Hidden behind that appearance of objectivity, though, is a Pentagon information apparatus that has used those analysts in a campaign to generate favorable news coverage of the administration’s wartime performance, an examination by The New York Times has found....

Records and interviews show how the Bush administration has used its control over access and information in an effort to transform the analysts into a kind of media Trojan horse — an instrument intended to shape terrorism coverage from inside the major TV and radio networks.

Analysts have been wooed in hundreds of private briefings with senior military leaders, including officials with significant influence over contracting and budget matters, records show. They have been taken on tours of Iraq and given access to classified intelligence. They have been briefed by officials from the White House, State Department and Justice Department, including Mr. Cheney, Alberto R. Gonzales and Stephen J. Hadley.

In turn, members of this group have echoed administration talking points, sometimes even when they suspected the information was false or inflated. Some analysts acknowledge they suppressed doubts because they feared jeopardizing their access.
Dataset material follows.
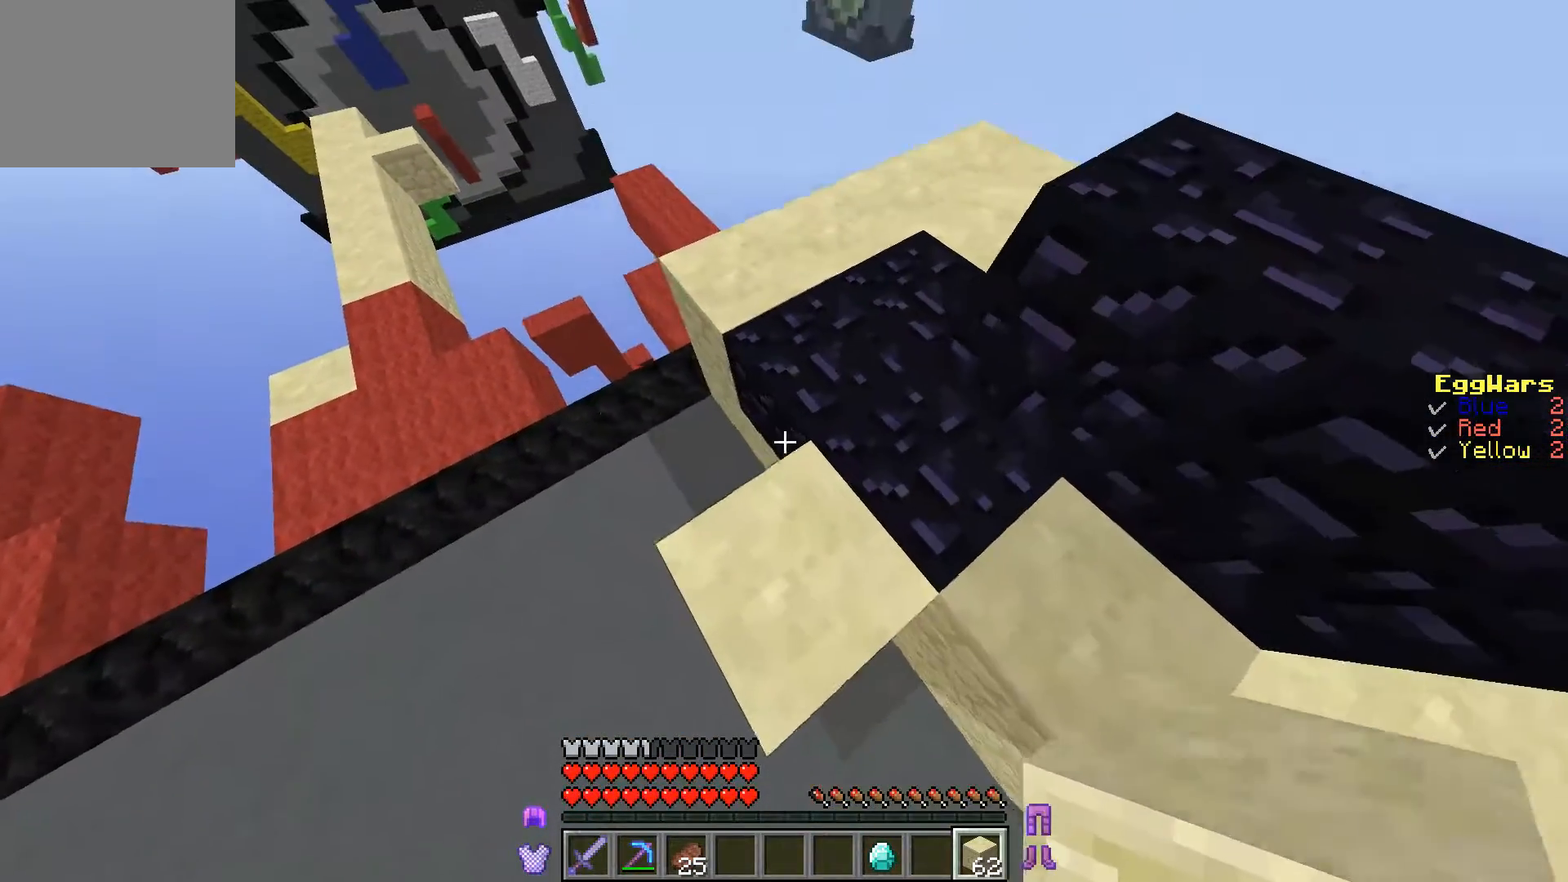
{"keys": ["a"], "events": [[333, "w", "up"]]}
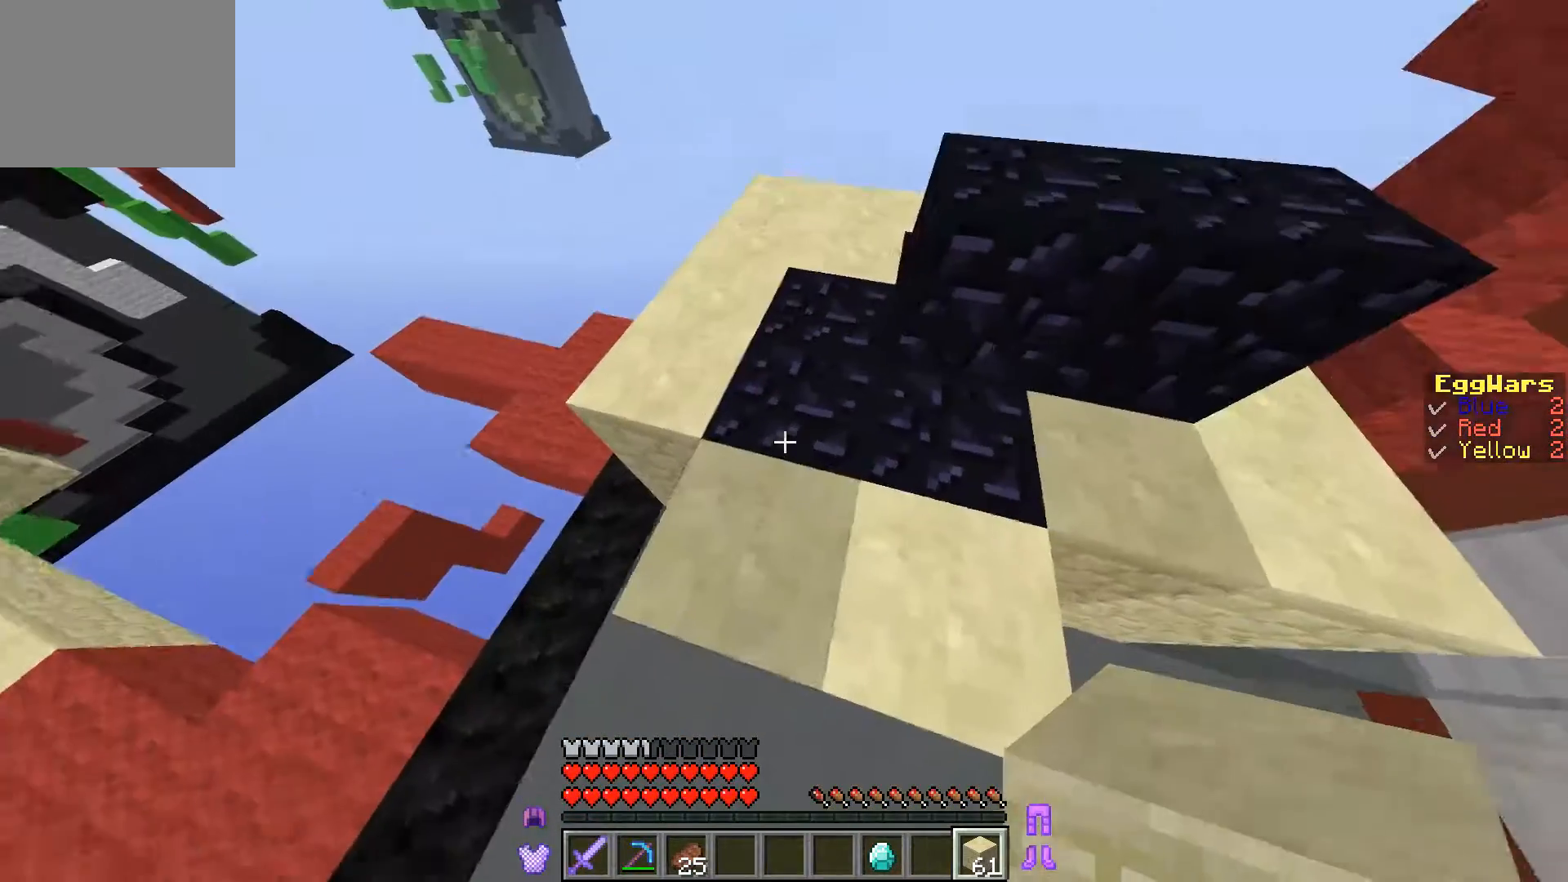
{"keys": [], "events": [[33, "a", "up"], [133, "w", "down"], [467, "w", "up"]]}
Some splendid quotes. From retired Green Beret and former Fox News analyst Robert S. Bevelacqua:

It was them saying, "We need to stick our hands up your back and move your mouth for you."

From Kenneth Allard at the National Defense University:

Night and day, I felt we’d been hosed.... This was a coherent, active policy.

Once more, a major theme of this blog is confirmed: That the Bushies do what the Watergate-era Nixon White House does, only learning from Nixon's mistakes, and taking advantage of the fact that it takes a whole lot longer for the press to call foul. If the Times story gets traction, expect some Nixonian pushback:
From NIXONLAND:

CBS earned a privileged place on the White House enemies list with a documentary, "The Selling of the Pentagon," which exposed a Pentagon "public affairs" budget that deployed generals for political sales jobs in plain violation of Army regulations, enlisting trusted anchors like Walter Cronkite as unwitting dupes. TV critic Jack Gould called it "a whale of a constructive blow for unfettered TV journalism free from Washington manipulation." President Ahab reacted predictably. Vice President Agnew called it "a subtle but vicious broadside against the nation's defense establishment," and accused its producers of ethical lapses in 1966 and 1968, one for a show that never aired, and one in a complaint the FCC dismissed. Then he charged the interviews had been edited out of order, one obtained for a separate program; "the matter of the network's own record in the field of documentary-making," he concluded, "can no longer be brushed under the rug of national media indifference."